Your manager asked you to price a 6-month European call option on a stock index with a strike price of 800. The index is currently 810 and has a volatility of 20% per annum and a dividend yield of 2% per annum. The risk-free rate is 6% per annum. All rates expressed in percentages are continuously compounded.

Therefore, to obtain the price estimates, you used the Black-Scholes-Merton formula and you obtained 56.2761 which you multiplied by $100 to obtain the price estimate of $5627.61 for one option.

However, your manager said that the Black-Scholes-Merton formula relies on very strong assumptions and insisted that you should implement a Monte Carlo simulation based on a Geometric Brownian Motion for the index. Your manager said this will look much more realistic and thus more convincing.

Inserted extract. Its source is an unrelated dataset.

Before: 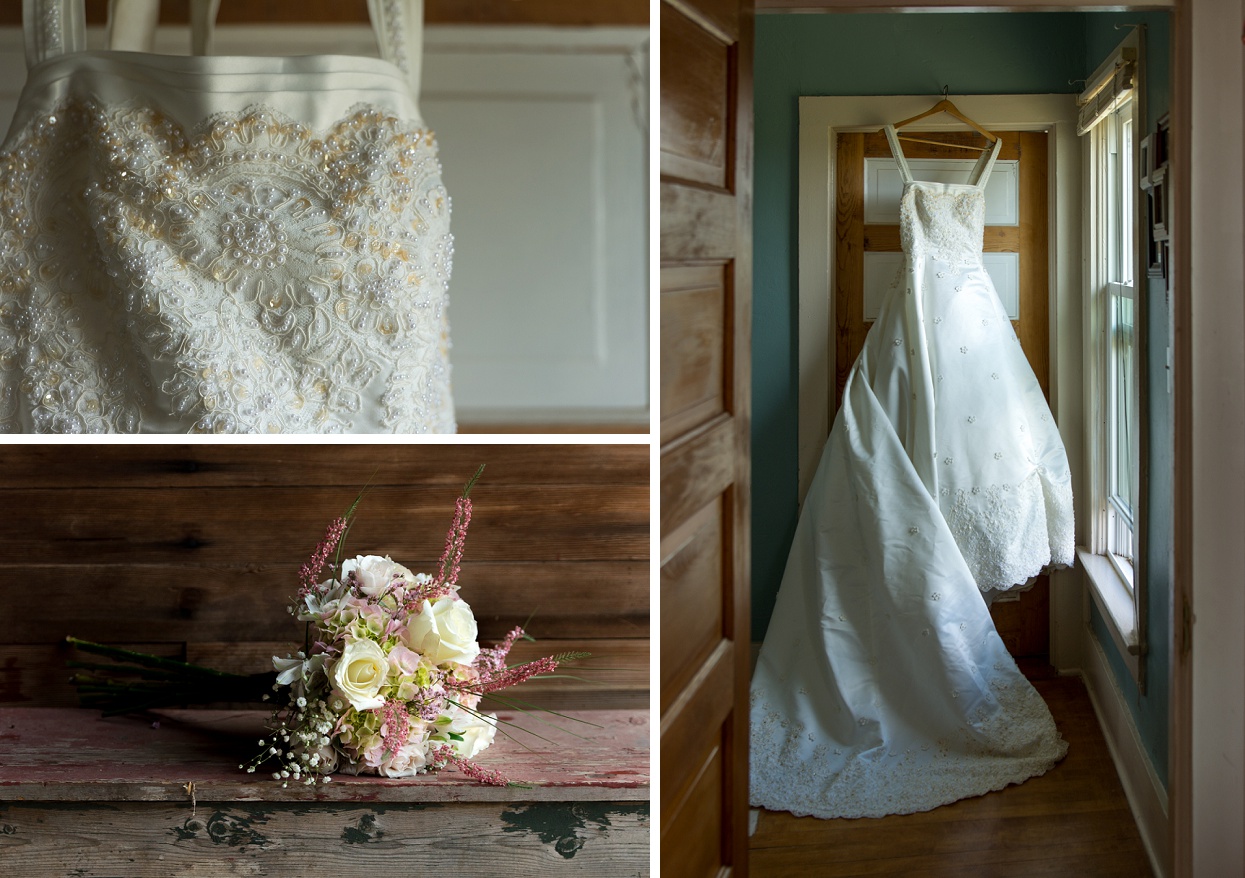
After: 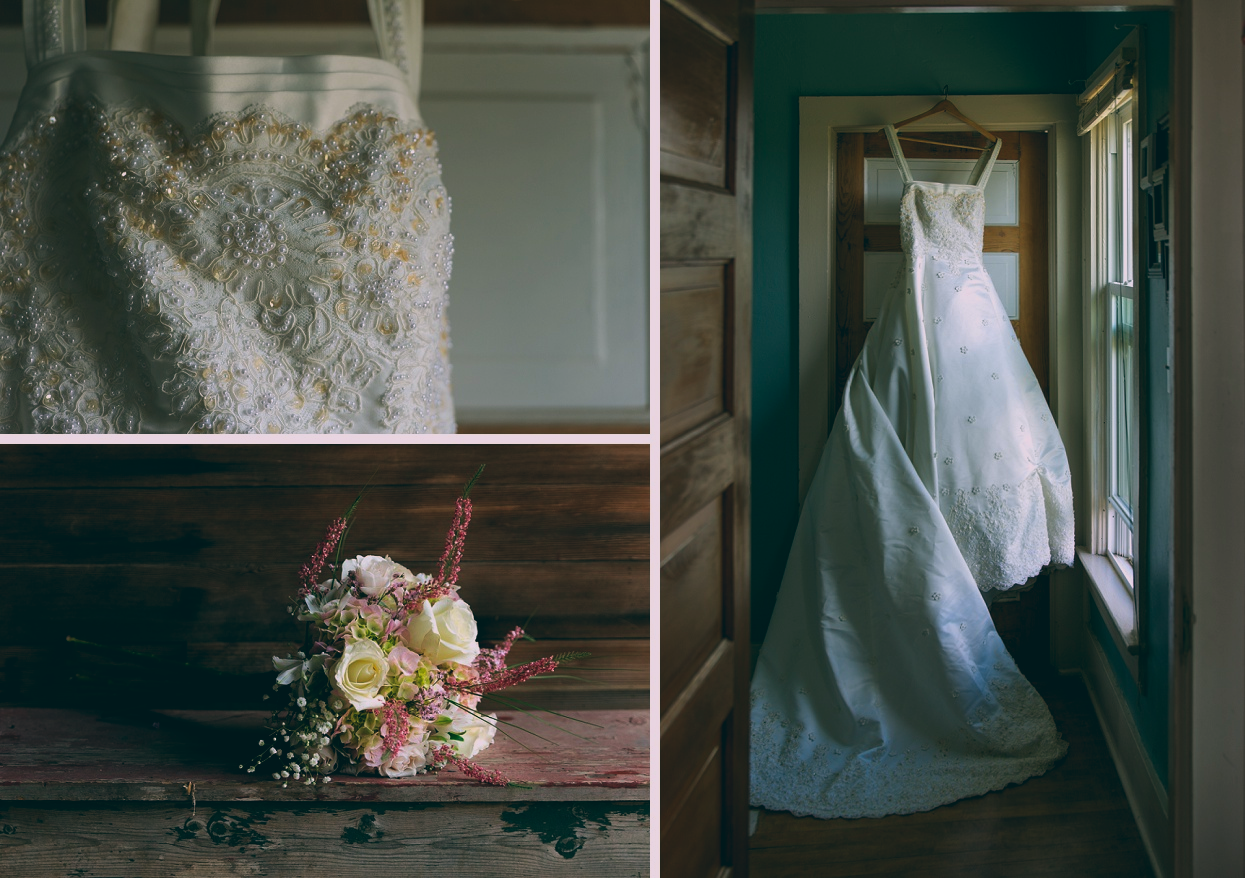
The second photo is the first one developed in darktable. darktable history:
lowpass: radius 0.1, contrast 0.85, saturation 1.1, unbound 0
color balance: lift [1.016, 0.983, 1, 1.017], gamma [0.78, 1.018, 1.043, 0.957], gain [0.786, 1.063, 0.937, 1.017], input saturation 118.26%, contrast 13.43%, contrast fulcrum 21.62%, output saturation 82.76%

Consequently, you have spent the last two weeks programming a simple Monte Carlo approach as requested by your manager. You have just finished debugging your codes earlier today. With the same input parameters as above, you have run your routines with 100 time steps 5 times and you have obtained:

{79.884, 53.2573, 49.7413, 59.2395, 46.4742}

You have then repeated your 5 simulations but now increasing the number of time steps to 10000 and you have obtained the following estimates:

{55.7547, 56.5384, 56.8841, 56.1191, 55.4183}

Describe how these outcomes are different and why? Are they more realistic as opposed to the result produced by the Black-Scholes-Merton formula? Will you consider increasing the number of time steps to 1 million? Briefly discuss.